- Date: 24–30 September
- Edition: 23rd
- Category: International Series
- Draw: 32S / 16D
- Prize money: $375,000
- Surface: Clay / outdoor
- Location: Palermo, Italy

Champions

Singles
- Félix Mantilla

Doubles
- Tomás Carbonell / Daniel Orsanic
- ← 2000 · Campionati Internazionali di Sicilia · 2002 →

= 2001 Campionati Internazionali di Sicilia =

The 2001 Campionati Internazionali di Sicilia was a men's tennis tournament played on outdoor clay courts in Palermo, Italy that was part of the International Series of the 2001 ATP Tour.
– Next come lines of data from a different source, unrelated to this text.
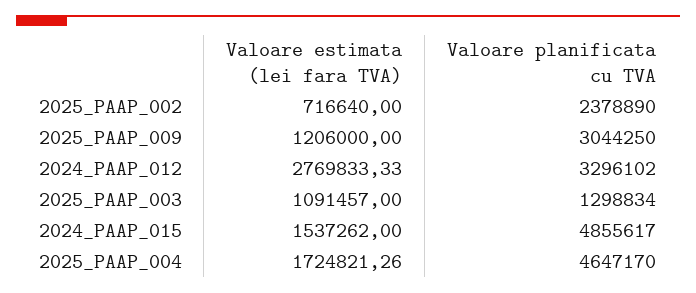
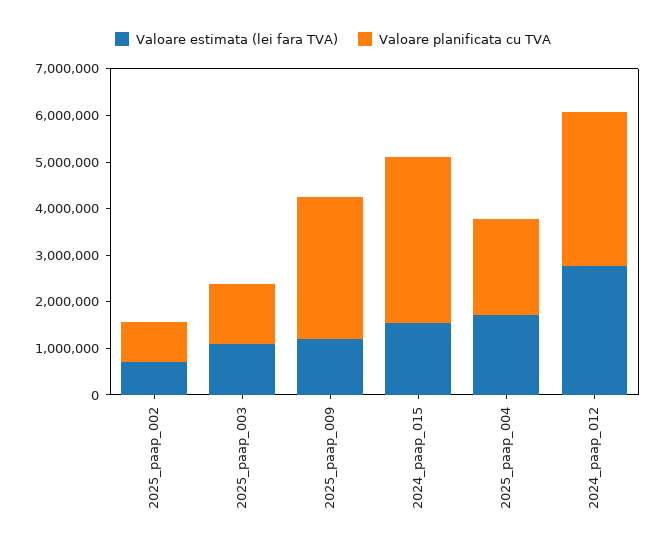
  {
    "Valoare estimata (lei fara TVA)": {
      "2025_PAAP_002": 716640,
      "2025_PAAP_009": 1206000,
      "2024_PAAP_012": 2769833.33,
      "2025_PAAP_003": 1091457,
      "2024_PAAP_015": 1537262,
      "2025_PAAP_004": 1724821.26
    },
    "Valoare planificata cu TVA": {
-     "2025_PAAP_002": 2378890,
+     "2025_PAAP_002": 800000,
      "2025_PAAP_009": 3044250,
      "2024_PAAP_012": 3296102,
      "2025_PAAP_003": 1298834,
-     "2024_PAAP_015": 4855617,
+     "2024_PAAP_015": 3600000,
-     "2025_PAAP_004": 4647170
+     "2025_PAAP_004": 2000000
    }
  }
It was the 23rd edition of the tournament and ran from 24 September until 30 September 2001. Unseeded Félix Mantilla won the singles title.

==Finals==
===Singles===

ESP Félix Mantilla defeated ARG David Nalbandian 7–6^{(7–2)}, 6–4
- It was Mantilla's only title of the year and the 9th of his career.

===Doubles===

ESP Tomás Carbonell / ARG Daniel Orsanic defeated ITA Enzo Artoni / ESP Emilio Benfele Álvarez 6–2, 2–6, 6–2
- It was Carbonell's 3rd title of the year and the 24th of his career. It was Orsanic's only title of the year and the 8th of his career.